[artix-general] [s6] system not decrypting/mounting (lvm on luks) a non root volume at boot

Dudemanguy dudemanguy at artixlinux.org
Tue Jul 14 00:20:10 CEST 2020


On 7/7/20 7:09 PM, Dudemanguy via artix-general wrote:
> Sorry, this got lost in the backlog somewhere. I'll get to actually testing this out this one out later this week.

Okay, I finally believe I've gotten to the bottom of this. The short 
answer is that I don't think this is possible with the current way s6 is 
setup on Artix, but at the very least it's not an issue with the script. 
During the boot process, the cryptsetup script gets executed, reads the 
/etc/crypttab with all the right arguments and everything but there's an 
error message that's sent to shell. Specifically, "Nothing to read on 
input". The reason I don't believe this can work as-is is because the 
early getty service that s6-linux-init starts is designed to capture any 
output from the started services and print them on /dev/console. This 
will interrupt any wait on input and thus cause the cryptsetup to fail.

I haven't tested this, but there are theoretically two potential fixes 
to this. One would be simply to disable printing on /dev/console. I'm 
not totally sure anything from the cryptsetup would even print on the 
early getty in the first place but it is a separate bash/shell call and 
not a complete execline script so it might work.
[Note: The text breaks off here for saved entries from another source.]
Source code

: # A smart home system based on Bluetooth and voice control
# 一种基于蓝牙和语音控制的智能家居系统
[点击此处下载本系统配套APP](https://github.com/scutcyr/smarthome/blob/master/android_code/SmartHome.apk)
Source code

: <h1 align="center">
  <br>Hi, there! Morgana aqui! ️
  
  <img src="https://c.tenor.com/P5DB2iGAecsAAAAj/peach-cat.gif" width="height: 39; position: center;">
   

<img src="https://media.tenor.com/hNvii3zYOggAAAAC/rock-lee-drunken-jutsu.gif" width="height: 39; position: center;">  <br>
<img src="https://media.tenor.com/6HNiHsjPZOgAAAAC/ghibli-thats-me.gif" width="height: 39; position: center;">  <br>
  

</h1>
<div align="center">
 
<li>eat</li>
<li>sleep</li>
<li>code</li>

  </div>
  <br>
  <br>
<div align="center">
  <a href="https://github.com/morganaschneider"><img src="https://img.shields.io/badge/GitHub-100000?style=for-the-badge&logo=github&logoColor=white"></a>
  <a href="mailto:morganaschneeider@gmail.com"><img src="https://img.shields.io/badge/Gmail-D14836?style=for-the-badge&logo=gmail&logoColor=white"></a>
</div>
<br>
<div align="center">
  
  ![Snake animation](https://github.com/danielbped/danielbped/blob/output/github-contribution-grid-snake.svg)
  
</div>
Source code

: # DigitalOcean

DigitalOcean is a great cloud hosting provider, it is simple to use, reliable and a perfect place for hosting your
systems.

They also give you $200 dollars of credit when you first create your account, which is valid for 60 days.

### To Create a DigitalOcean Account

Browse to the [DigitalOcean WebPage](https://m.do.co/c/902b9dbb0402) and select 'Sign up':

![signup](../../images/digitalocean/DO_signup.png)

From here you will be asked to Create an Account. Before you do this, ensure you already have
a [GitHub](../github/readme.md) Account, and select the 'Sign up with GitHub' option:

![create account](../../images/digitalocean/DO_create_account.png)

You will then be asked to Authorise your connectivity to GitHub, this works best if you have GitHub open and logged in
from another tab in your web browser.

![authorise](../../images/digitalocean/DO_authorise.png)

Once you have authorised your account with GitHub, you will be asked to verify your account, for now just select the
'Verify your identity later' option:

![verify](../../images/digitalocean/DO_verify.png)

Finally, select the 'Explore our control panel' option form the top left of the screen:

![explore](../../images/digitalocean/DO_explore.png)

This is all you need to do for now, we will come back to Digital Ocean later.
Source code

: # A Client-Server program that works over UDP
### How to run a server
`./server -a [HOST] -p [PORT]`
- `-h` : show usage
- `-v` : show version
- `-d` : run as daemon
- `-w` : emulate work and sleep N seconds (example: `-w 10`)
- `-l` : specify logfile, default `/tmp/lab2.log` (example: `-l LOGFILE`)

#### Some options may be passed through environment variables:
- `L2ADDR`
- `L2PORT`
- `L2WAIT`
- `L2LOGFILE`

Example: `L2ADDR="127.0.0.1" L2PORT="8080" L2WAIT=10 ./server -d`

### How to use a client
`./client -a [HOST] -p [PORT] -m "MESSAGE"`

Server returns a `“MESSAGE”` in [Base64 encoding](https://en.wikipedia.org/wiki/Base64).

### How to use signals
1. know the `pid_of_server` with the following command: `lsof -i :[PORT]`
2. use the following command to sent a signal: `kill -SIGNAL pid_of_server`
I don't want to do this 
though because I've found error output on tty1 to be very useful in 
debugging and I don't think the tradeoff is worth it.

The other possibility would be to move the early getty to some other tty 
(say tty2) and print the cryptsetup stuff on a different tty (like 
tty1). This would be strange though because a user would have to 
manually switch to the other tty (you would still boot on whatever the 
early getty is defined as) and also said getty services would have to 
start before cryptsetup to work. I also don't think this hypothetical is 
worth it.

I know you probably already know this (and maybe already do this), but 
why not just generate a keyfile instead and add it to the luks device? 
That can be read on boot just fine and as long as it's in a secure 
location, it's a better solution than a passphrase anyway. If someone 
has access to your root, you're already compromised after all.

Sidenote: I did find a slight error when closing devices on s6. They 
weren't being unmounted, so at least that should be fixed now.